# INPUT FOR THIS TASK:
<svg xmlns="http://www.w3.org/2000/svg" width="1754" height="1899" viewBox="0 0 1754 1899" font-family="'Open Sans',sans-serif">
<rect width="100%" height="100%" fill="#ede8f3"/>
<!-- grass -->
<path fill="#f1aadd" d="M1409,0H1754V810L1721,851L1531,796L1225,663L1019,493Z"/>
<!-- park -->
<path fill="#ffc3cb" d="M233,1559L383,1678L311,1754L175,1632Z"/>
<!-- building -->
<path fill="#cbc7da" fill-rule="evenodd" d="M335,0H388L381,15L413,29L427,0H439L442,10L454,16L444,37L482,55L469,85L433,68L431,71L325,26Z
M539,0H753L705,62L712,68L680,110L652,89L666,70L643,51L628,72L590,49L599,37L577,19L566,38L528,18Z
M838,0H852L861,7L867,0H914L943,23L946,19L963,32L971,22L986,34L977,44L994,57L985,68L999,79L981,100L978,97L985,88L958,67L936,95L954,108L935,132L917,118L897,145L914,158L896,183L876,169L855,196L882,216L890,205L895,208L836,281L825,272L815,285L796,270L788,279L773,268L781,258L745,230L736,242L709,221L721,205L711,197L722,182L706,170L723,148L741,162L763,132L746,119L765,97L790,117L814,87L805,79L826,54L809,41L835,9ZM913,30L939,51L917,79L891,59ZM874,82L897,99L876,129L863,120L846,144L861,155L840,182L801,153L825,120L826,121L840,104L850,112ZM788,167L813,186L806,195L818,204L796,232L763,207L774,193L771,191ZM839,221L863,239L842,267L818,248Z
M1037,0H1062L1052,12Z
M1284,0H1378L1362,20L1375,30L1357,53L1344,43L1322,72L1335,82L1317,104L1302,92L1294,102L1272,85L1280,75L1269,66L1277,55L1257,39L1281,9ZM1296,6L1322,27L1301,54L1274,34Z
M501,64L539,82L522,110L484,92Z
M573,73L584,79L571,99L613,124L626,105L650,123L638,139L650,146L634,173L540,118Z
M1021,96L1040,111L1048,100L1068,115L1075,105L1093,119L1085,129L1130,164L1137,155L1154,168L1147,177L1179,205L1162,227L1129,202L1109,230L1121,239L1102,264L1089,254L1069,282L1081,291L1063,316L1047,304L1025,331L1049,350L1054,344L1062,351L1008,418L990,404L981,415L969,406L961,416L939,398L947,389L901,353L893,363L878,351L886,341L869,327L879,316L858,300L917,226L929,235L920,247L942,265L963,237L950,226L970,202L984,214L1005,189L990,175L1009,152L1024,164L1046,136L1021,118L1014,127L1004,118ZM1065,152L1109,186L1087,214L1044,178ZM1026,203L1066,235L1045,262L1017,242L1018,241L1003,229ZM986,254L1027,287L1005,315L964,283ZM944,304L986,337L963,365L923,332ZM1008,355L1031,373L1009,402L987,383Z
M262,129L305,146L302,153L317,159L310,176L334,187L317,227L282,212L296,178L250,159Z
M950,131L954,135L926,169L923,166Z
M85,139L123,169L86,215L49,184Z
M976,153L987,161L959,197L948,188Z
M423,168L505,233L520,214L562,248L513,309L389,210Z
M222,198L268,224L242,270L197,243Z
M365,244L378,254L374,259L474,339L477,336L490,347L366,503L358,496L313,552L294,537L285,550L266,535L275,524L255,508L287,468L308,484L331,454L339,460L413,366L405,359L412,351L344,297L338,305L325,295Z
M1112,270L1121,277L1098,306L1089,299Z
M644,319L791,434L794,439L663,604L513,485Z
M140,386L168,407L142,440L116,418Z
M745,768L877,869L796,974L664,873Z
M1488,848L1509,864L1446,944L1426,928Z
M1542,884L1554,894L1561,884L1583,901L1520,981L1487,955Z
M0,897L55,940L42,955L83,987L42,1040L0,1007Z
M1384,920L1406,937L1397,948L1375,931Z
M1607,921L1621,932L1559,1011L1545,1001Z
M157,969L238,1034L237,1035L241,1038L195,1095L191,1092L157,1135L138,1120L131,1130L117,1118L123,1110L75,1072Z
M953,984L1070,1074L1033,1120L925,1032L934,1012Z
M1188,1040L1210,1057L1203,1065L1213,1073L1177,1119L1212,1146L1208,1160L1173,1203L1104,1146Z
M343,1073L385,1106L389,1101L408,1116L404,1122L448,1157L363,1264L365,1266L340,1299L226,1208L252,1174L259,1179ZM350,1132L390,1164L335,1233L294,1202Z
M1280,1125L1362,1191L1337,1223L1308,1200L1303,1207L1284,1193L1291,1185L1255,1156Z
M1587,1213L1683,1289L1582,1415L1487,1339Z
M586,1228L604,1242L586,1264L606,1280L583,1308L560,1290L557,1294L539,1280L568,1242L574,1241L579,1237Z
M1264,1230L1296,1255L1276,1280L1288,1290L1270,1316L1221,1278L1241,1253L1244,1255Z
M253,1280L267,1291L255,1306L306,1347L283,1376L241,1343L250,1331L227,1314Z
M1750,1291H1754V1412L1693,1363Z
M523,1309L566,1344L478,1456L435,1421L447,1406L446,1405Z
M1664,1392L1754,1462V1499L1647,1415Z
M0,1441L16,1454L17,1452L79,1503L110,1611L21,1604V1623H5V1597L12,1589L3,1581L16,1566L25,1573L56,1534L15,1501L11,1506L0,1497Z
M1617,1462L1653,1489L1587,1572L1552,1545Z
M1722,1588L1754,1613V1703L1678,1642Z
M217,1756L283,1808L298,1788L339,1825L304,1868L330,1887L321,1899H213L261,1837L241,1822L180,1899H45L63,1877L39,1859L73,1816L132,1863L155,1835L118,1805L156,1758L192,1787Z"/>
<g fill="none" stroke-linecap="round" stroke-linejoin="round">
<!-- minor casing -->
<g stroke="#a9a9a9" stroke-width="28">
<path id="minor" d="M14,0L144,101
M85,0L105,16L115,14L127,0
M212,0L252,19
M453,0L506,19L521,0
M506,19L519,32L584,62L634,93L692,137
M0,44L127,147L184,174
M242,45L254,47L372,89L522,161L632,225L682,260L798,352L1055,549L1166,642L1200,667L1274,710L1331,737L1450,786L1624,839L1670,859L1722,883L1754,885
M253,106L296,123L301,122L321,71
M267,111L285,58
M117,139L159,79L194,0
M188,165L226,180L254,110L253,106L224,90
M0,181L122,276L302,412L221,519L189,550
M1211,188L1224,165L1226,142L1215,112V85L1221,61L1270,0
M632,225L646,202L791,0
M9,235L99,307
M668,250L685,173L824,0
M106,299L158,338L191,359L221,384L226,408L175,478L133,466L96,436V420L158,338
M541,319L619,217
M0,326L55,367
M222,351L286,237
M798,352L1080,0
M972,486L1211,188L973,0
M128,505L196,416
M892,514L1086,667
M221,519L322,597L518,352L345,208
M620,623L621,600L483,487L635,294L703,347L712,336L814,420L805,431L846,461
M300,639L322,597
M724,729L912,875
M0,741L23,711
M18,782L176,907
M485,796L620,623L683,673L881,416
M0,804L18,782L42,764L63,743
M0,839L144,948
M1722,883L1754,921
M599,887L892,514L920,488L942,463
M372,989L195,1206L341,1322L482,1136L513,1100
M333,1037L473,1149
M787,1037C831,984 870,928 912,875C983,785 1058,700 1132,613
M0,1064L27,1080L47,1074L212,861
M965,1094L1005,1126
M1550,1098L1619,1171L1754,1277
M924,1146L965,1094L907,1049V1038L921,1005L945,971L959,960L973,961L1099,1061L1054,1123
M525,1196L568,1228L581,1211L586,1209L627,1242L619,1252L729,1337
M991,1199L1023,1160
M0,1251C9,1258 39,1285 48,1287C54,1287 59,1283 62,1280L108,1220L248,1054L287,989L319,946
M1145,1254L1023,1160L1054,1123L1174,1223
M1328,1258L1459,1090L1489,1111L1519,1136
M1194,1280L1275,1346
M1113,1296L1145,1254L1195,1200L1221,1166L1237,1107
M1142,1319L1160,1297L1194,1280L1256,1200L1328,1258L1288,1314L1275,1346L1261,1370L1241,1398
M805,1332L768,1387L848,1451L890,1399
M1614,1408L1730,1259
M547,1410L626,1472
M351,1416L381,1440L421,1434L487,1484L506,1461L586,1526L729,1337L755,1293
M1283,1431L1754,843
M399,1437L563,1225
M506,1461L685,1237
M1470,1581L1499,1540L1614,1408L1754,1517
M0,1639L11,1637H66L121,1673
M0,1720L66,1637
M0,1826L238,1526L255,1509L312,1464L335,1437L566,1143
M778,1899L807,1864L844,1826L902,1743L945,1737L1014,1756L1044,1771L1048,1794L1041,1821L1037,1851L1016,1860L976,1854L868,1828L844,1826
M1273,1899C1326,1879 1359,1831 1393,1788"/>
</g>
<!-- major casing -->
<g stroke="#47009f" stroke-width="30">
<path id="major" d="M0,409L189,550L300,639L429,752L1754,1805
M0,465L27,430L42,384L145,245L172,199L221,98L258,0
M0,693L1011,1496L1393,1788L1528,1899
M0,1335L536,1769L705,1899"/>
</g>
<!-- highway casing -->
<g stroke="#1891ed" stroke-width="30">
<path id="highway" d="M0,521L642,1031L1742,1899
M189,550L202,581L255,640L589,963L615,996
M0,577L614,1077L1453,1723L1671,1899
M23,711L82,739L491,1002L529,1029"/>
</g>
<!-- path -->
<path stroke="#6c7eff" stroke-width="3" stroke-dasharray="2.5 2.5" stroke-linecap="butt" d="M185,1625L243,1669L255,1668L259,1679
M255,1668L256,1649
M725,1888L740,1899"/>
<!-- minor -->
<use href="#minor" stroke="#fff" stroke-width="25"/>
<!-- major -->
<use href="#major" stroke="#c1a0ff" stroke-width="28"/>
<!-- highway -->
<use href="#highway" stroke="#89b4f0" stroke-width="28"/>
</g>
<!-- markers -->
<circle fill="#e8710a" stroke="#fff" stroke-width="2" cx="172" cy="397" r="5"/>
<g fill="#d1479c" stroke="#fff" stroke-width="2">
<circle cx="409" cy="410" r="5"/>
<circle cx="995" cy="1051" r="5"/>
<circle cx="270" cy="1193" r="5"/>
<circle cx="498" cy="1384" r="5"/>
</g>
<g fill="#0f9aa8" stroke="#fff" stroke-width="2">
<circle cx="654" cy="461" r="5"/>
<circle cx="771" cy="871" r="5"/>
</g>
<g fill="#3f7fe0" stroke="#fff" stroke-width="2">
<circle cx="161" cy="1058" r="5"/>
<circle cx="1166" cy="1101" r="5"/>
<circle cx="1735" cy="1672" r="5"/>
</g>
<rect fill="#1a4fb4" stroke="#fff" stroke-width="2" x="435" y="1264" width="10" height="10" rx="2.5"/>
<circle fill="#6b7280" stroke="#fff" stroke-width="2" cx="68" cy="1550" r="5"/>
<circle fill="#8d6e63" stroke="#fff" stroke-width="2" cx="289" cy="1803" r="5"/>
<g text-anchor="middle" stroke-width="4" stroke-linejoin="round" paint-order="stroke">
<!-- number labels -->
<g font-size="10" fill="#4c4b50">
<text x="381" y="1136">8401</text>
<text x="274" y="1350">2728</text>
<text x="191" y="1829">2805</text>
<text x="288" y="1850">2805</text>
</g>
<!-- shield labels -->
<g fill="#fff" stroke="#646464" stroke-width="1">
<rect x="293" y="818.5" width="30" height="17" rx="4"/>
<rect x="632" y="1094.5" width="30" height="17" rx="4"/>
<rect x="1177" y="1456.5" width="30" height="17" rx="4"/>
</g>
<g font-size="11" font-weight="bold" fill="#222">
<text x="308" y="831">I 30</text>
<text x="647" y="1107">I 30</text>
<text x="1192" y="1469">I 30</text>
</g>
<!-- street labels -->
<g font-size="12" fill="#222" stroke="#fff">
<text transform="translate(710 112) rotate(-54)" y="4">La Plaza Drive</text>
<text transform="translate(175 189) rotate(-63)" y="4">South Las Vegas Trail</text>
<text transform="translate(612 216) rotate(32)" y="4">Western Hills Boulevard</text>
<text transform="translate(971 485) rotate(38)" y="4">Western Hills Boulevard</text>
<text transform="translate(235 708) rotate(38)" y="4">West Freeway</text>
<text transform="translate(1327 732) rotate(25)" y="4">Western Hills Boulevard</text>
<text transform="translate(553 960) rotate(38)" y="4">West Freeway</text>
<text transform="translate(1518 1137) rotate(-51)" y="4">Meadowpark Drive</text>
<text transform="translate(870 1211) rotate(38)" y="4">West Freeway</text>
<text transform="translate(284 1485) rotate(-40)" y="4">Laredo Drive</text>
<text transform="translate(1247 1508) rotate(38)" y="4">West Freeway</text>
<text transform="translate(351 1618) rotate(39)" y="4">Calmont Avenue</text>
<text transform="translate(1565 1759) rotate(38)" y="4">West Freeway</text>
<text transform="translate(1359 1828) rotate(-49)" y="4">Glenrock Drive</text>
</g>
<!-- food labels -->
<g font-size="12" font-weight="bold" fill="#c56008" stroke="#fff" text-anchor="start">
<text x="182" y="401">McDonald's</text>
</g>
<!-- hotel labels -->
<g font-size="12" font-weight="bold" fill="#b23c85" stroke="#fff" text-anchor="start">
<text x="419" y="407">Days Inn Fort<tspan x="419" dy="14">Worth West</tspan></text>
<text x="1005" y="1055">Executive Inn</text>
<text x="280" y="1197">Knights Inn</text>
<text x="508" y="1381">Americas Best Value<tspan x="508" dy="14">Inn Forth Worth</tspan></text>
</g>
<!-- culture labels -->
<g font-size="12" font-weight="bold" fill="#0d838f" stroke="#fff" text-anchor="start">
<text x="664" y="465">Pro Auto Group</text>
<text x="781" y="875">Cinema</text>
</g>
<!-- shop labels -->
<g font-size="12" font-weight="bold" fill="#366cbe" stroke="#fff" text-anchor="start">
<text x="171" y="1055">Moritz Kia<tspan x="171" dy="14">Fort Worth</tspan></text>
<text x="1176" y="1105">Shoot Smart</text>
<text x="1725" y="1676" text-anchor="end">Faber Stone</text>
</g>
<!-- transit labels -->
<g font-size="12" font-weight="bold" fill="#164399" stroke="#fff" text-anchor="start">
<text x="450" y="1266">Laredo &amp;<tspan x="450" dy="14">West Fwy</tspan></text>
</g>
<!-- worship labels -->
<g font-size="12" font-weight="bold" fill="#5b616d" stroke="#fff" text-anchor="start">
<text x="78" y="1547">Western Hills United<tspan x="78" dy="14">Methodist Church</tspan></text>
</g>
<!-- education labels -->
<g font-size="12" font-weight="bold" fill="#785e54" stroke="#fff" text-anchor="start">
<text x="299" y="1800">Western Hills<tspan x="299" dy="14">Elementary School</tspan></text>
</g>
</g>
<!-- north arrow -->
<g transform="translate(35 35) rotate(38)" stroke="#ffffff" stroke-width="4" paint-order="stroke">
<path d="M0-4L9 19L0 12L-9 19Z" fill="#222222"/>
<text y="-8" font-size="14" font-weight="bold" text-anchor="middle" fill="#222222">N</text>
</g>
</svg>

# WHAT THE TASK REQUIRES:
Where a line of the records above holds the word "href", count it; give the total as a single number and nothing else.

# RESPONSE BOX:
3